*Input records:*
────

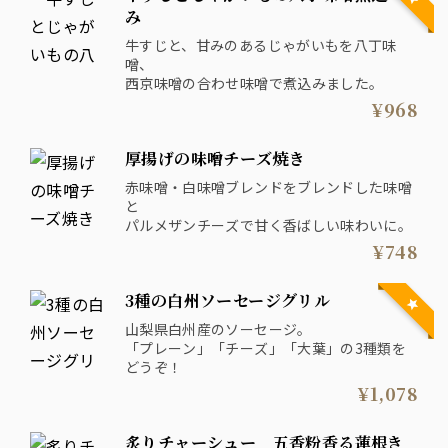
み
牛すじと、甘みのあるじゃがいもを八丁味
噌、
西京味噌の合わせ味噌で煮込みました。
¥968
厚揚げの味噌チーズ焼き
赤味噌・白味噌ブレンドをブレンドした味噌
と
パルメザンチーズで甘く香ばしい味わいに。
¥748
3種の白州ソーセージグリル
山梨県白州産のソーセージ。
「プレーン」「チーズ」「大葉」の3種類を
どうぞ！
¥1,078
炙りチャーシュー 五香粉香る蓮根き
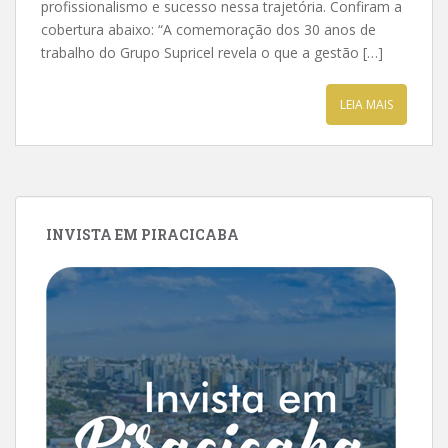
profissionalismo e sucesso nessa trajetória. Confiram a
cobertura abaixo: “A comemoração dos 30 anos de
trabalho do Grupo Supricel revela o que a gestão […]
LEIA MAIS
INVISTA EM PIRACICABA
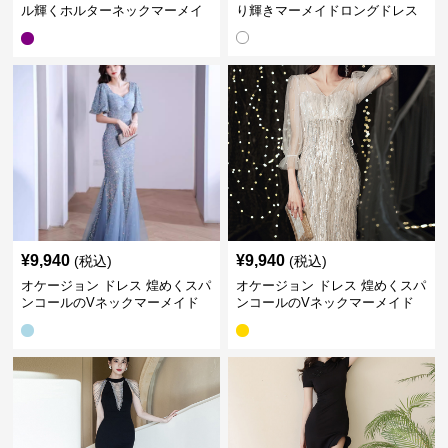
ル輝くホルターネックマーメイ
り輝きマーメイドロングドレス
ドドレス
¥
9,940
¥
9,940
(税込)
(税込)
オケージョン ドレス 煌めくスパ
オケージョン ドレス 煌めくスパ
ンコールのVネックマーメイド
ンコールのVネックマーメイド
ドレス
ドレス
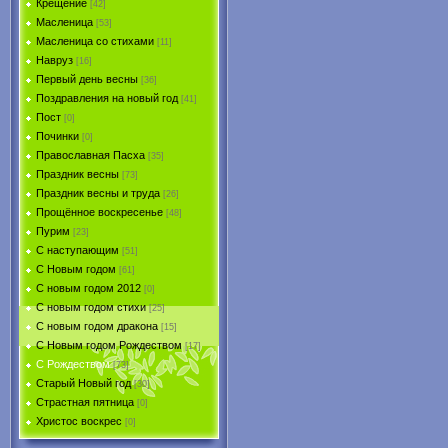
Крещение
[42]
Масленица
[53]
Масленица со стихами
[11]
Навруз
[16]
Первый день весны
[36]
Поздравления на новый год
[41]
Пост
[0]
Починки
[0]
Православная Пасха
[35]
Праздник весны
[73]
Праздник весны и труда
[26]
Прощённое воскресенье
[48]
Пурим
[23]
C наступающим
[51]
С Новым годом
[61]
С новым годом 2012
[0]
С новым годом стихи
[25]
С новым годом дракона
[15]
C Новым годом Рождеством
[17]
С Рождеством
[73]
Старый Новый год
[30]
Страстная пятница
[0]
Христоc воскрес
[0]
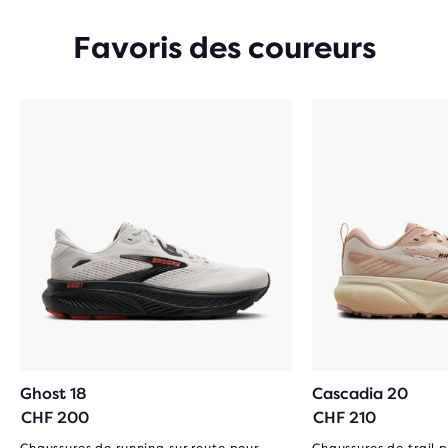
Favoris des coureurs
Ghost 18
Cascadia 20
CHF 200
CHF 210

────

*Task objective:*
Above are records with pictures; repeat the records exactly and leave the pictures out.

*Written reply:*
み
牛すじと、甘みのあるじゃがいもを八丁味
噌、
西京味噌の合わせ味噌で煮込みました。
¥968
厚揚げの味噌チーズ焼き
赤味噌・白味噌ブレンドをブレンドした味噌
と
パルメザンチーズで甘く香ばしい味わいに。
¥748
3種の白州ソーセージグリル
山梨県白州産のソーセージ。
「プレーン」「チーズ」「大葉」の3種類を
どうぞ！
¥1,078
炙りチャーシュー 五香粉香る蓮根き
profissionalismo e sucesso nessa trajetória. Confiram a
cobertura abaixo: “A comemoração dos 30 anos de
trabalho do Grupo Supricel revela o que a gestão […]
LEIA MAIS
INVISTA EM PIRACICABA
ル輝くホルターネックマーメイ
り輝きマーメイドロングドレス
ドドレス
¥
9,940
¥
9,940
(税込)
(税込)
オケージョン ドレス 煌めくスパ
オケージョン ドレス 煌めくスパ
ンコールのVネックマーメイド
ンコールのVネックマーメイド
ドレス
ドレス
Крещение
[42]
Масленица
[53]
Масленица со стихами
[11]
Навруз
[16]
Первый день весны
[36]
Поздравления на новый год
[41]
Пост
[0]
Починки
[0]
Православная Пасха
[35]
Праздник весны
[73]
Праздник весны и труда
[26]
Прощённое воскресенье
[48]
Пурим
[23]
C наступающим
[51]
С Новым годом
[61]
С новым годом 2012
[0]
С новым годом стихи
[25]
С новым годом дракона
[15]
C Новым годом Рождеством
[17]
С Рождеством
[73]
Старый Новый год
[30]
Страстная пятница
[0]
Христоc воскрес
[0]
Favoris des coureurs
Ghost 18
Cascadia 20
CHF 200
CHF 210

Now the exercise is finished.